Pagina:Bosboom-Toussaint, Leycester in Nederland tweede deel (1886).pdf/265

Deze pagina is proefgelezen

»De Kanselier? Mejonkvrouwe is eene dochter van den Kanselier van Gelderland?” En hij zag op haar, met eene mengeling van droefheid, ernst en goedig medelijden.

»Gij wist dat niet?” vroeg Gideon met verwondering.

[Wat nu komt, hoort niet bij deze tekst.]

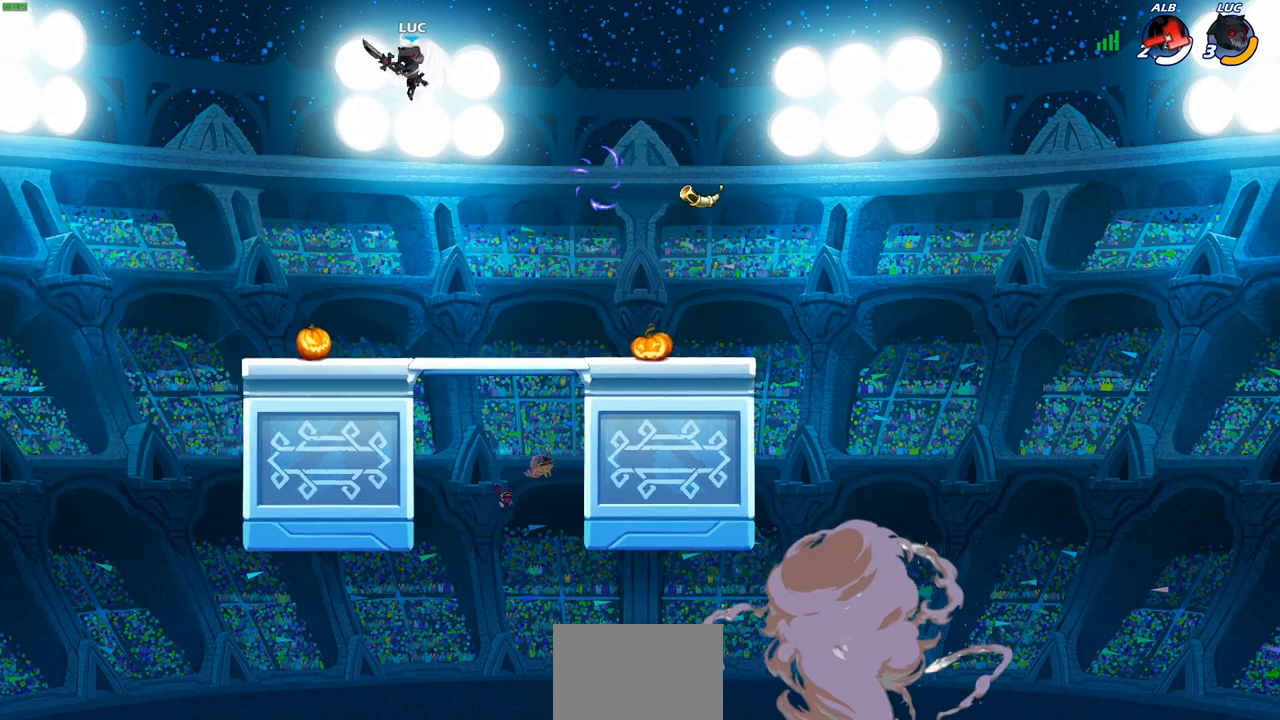
{"buttons": [], "left_stick": "center", "right_stick": "center", "events": [[33, "left_stick", "right"], [133, "left_stick", "up-right"], [317, "R1", "down"], [350, "left_stick", "up"], [383, "R1", "up"], [450, "left_stick", "center"]]}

»Neen! Ik wist het niet: en het ware veel beter geweest, zoo ik geweten had…,' hernam deze, Ivonnette aanziende.

»Het blijkt, dat hier misverstand heerscht, en dat ik ten ontijde ben gekomen. Zal het beter zijn, dat ik ga?” sprak de jonge doctor, met een vragenden blik op Jacoba; want hij wist den knoop van dit vreemde samentreffen niet te vinden, dan in eenige vergissing. Haar hierin van opzet te verdenken, stootte hij met zijne gansche ziel terug. Het dacht hem ook onwaarschijnlijk, dat Ivonnette haar van hunne verhouding zou hebben ingelicht.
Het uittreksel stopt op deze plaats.